The effects company behind the creature has festival circuit work Corbett had already seen before signing on. He knew what they could do but he was not ready. “When I saw it in person it was kind of mind-blowing,” he said. “Everything that you see in this movie is practical. Very, very little else. It was genuinely terrifying to have a ten-foot creature coming at you with a big mouth and spiky teeth.”

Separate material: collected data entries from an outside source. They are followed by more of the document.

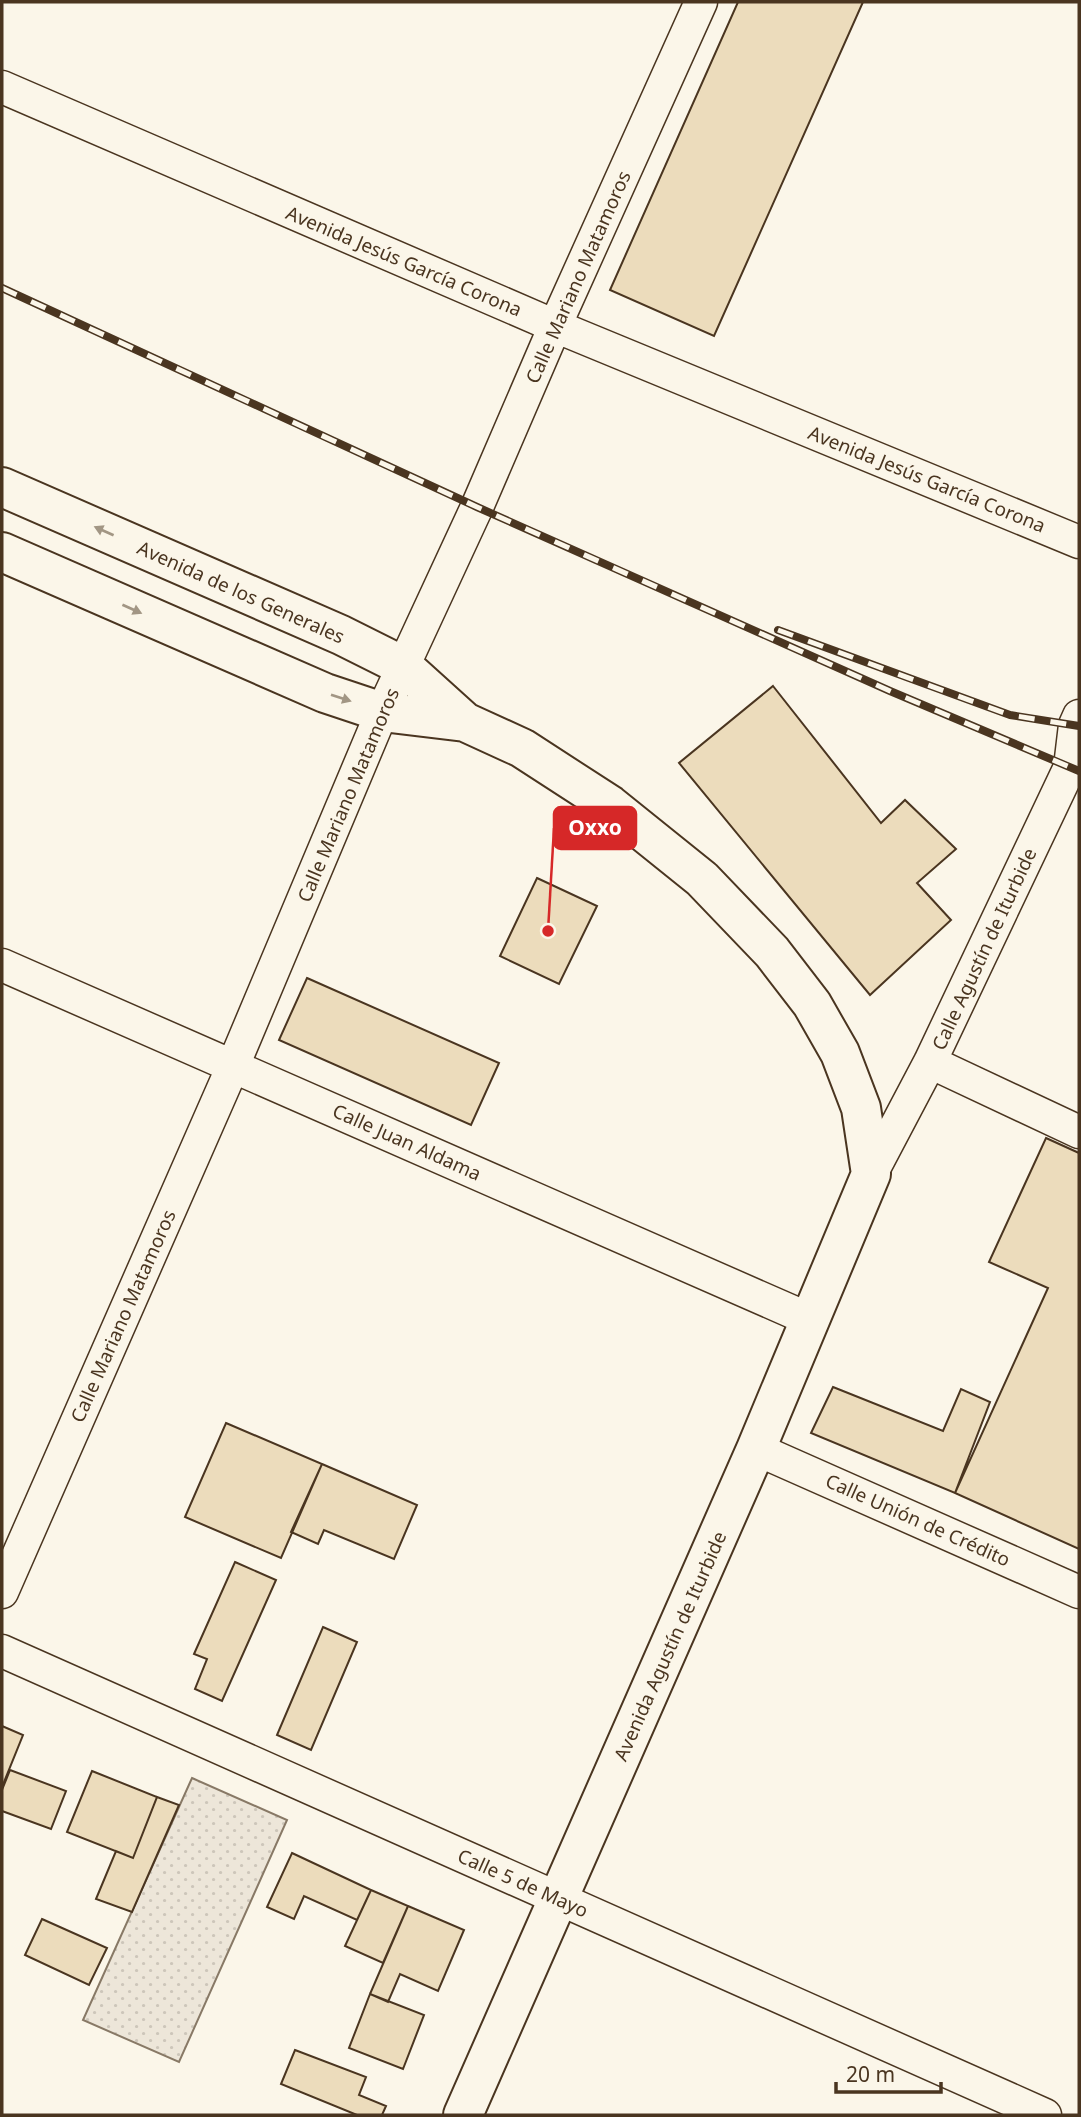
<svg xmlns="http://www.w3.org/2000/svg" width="1081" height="2117" font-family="'Noto Sans',sans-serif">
<defs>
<pattern id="grass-dots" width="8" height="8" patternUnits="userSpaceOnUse" patternTransform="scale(1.75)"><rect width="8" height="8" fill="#ede6d9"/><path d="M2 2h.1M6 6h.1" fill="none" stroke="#cdc6ba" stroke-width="1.8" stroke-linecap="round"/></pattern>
</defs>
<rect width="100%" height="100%" fill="#fbf6e9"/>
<path fill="url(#grass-dots)" stroke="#887966" stroke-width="2" d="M192 1778 287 1820 179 2062 83 2020Z"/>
<path fill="#ecdcbc" stroke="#4a3520" stroke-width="2" d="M738 2H863L714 336 610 290Z
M773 686 881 823 905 800 956 849 917 883 951 920 870 995 679 763Z
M537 878 597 906 559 984 500 956Z
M307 978 499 1063 471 1125 279 1040Z
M1046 1138 1079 1153V1549L955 1493 1048 1288 989 1262Z
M833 1387 943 1431 961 1389 990 1402 955 1493 811 1433Z
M226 1423 322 1464 281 1558 185 1517Z
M322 1464 417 1505 394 1559 324 1530 318 1544 291 1532Z
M235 1562 276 1580 222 1701 195 1689 207 1659 194 1654Z
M323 1627 357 1642 311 1750 277 1735Z
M2 1726 23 1735 2 1787Z
M10 1770 66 1791 51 1829 2 1811V1790Z
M92 1771 157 1797 133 1858 67 1832Z
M157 1797 179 1805 132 1912 96 1899 116 1851 133 1858Z
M292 1853 371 1890 357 1920 304 1896 294 1919 267 1907Z
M371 1890 408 1906 383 1963 345 1946Z
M408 1906 464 1930 438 1991 400 1974 388 2002 370 1994Z
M42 1919 107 1948 89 1985 25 1955Z
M370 1994 424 2015 403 2069 349 2048Z
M295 2050 366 2077 359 2095 386 2106 382 2115H357L281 2084Z"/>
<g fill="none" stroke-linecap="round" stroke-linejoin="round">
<g stroke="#4a3520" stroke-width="35">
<path id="street" d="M2 87 555 326 1079 542
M2 965 811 1320
M930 1062 1079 1132
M871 1174 930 1062 1070 767 1075 725 1079 716
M756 1449 1079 1592
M2 1592 233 1066 382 712 477 507 555 326 701 2
M2 1651 1045 2115"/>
</g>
<g stroke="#4a3520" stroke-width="42">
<path id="secondary" d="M2 487 341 635 403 666 465 722
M2 552 325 693 382 712 465 722 522 748 610 805 702 879 772 952 812 1004 840 1053 861 1108 871 1174 756 1449 463 2115"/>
</g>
<use href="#street" stroke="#fbf6e9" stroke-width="32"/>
<use href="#secondary" stroke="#fbf6e9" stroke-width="38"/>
<g stroke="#4a3520" stroke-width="8">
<path id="rail" d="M2 288 477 507 890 691 1079 771
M778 630 1010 715 1079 726"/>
</g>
<use href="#rail" stroke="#fbf6e9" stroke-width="5" stroke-dasharray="16" stroke-linecap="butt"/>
</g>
<defs><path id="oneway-solid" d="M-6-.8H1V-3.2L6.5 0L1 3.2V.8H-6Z" transform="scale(1.75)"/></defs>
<g fill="#a29684">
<use href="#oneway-solid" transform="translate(104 531) rotate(-156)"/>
<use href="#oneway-solid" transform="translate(132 609) rotate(24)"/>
<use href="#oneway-solid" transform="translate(341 698) rotate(18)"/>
</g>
<g text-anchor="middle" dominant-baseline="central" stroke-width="5" stroke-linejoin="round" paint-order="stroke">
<g font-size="19" fill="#4a3520" stroke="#fbf6e9">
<text transform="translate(404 261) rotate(23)">Avenida Jesús García Corona</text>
<text transform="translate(578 277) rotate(-66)">Calle Mariano Matamoros</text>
<text transform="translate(927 479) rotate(22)">Avenida Jesús García Corona</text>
<text transform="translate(241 592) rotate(24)">Avenida de los Generales</text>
<text transform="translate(348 795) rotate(-67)">Calle Mariano Matamoros</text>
<text transform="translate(984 949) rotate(-65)">Calle Agustín de Iturbide</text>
<text transform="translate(407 1142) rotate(24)">Calle Juan Aldama</text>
<text transform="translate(123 1316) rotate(-66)">Calle Mariano Matamoros</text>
<text transform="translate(918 1520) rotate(24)">Calle Unión de Crédito</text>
<text transform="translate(670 1646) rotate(-66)">Avenida Agustín de Iturbide</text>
<text transform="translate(523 1883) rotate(24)">Calle 5 de Mayo</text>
</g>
</g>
<path fill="none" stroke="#d62828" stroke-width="2.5" d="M548 931L554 828"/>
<circle fill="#d62828" stroke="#fbf6e9" stroke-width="2.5" cx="548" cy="931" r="7"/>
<rect fill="#d62828" stroke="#d62828" stroke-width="2.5" x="554" y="807" width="82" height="42" rx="7"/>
<g font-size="21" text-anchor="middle" font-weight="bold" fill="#fff">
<text x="595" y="835">Oxxo</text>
</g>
<rect width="1081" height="2117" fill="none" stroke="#4a3520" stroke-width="7"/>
<path d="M836 2082v10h105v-10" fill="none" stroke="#4a3520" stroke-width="3.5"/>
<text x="846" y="2082" font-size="21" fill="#4a3520" stroke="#fbf6e9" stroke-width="5" paint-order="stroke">20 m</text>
</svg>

A CG creature asks an actor to imagine something. A ten-foot physical creature on a set asks nothing. It just arrives. The fear on Corbett’s face in those scenes is not a performance. It is the normal reaction to a scorpion dick with sharp teeth.
Elliot

Corbett went into the character through the body. “I mainly focus on the physicality of it. Who this character is and who he is wholly. I strive in those kinds of moments as an actor.”
Gordon was explicit about the concept, the “nice guy” archetype and the overtly toxic one are the same problem, both aimed at the same object. That reading lands because Corbett does not play it as a reading. Elliot is not a symbol. He is a person.
Where It Is Going

Astrolatry is heading to the Frontières Buyers Showcase at Cannes on May 16-17. “To be able to get into that kind of room on David’s first feature is incredible,” Corbett said. “To be in front of buyers and to showcase the film and potentially get distribution through that.” Frontières is the correct room. It is full of people who understand that the most extreme premise, executed with precision, is not a punchline. It is an argument.